Vincent Kobola

Personal information
- Full name: Vincent Phaladi Kobola
- Date of birth: 8 January 1985 (age 41)
- Place of birth: Polokwane, South Africa
- Height: 1.72 m (5 ft 8 in)
- Position: Defender

Team information
- Current team: Baroka (manager)

Senior career*
- Years: Team / Apps / (Gls)
- 2009–2011: Moroka Swallows / 34 / (1)
- 2011: Jomo Cosmos / 13 / (0)
- 2012: Moroka Swallows / 1 / (0)
- 2012–2013: University of Pretoria / 6 / (0)
- 2013–2016: Mpumalanga Black Aces / 42 / (0)
- 2016–2018: Cape Town City / 18 / (0)

Managerial career
- 2018: Chippa United (assistant)
- 2019–2020: Maritzburg United (assistant)
- 2021–2022: Baroka (assistant)
- 2022: Baroka

= Vincent Kobola =

South African soccer player

Vincent Phaladi Kobola (born 8 January 1985) is a South African soccer manager and former player who has been the manager of Baroka. As a player, Kobola played as a defender.

==Playing career==
He is a seasoned PSL player, having played local, top flight football for Moroka Swallows, Jomo Cosmos, University of Pretoria and Mpumalanga Black Aces.

==Coaching career==
Kobola decided to hang up his boots at the end of the 2017/18 season. On 25 August 2018, Kobola was appointed as the assistant manager of Eric Tinkler at Chippa United. In the beginning of December 2018, Tinkler was fired. A few days later, Kobola also left the club.

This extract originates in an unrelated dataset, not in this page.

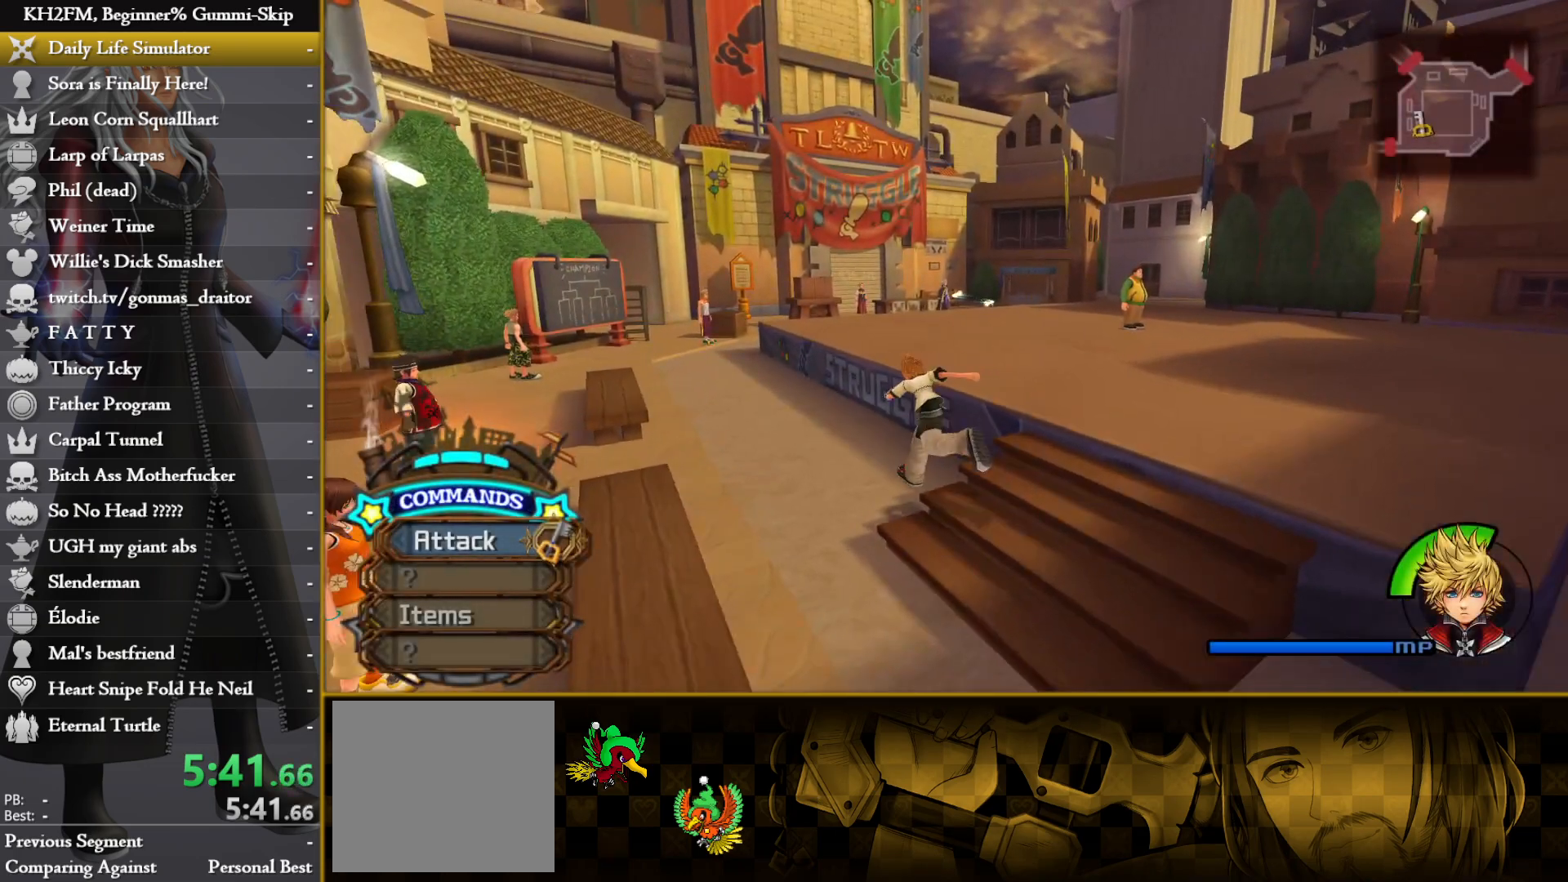
{"buttons": [], "left_stick": "up", "right_stick": "center", "events": [[367, "left_stick", "up"]]}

On 30 January 2019, Eric Tinkler became the manager of Maritzburg United, and once again, he recruited Kobola as his assistant manager. He became assistant manager at Baroka, and four games before the end of the 2021–22 season he was promoted to manager. Baroka was relegated, but Kobola stayed on as manager. He was replaced in late 2022.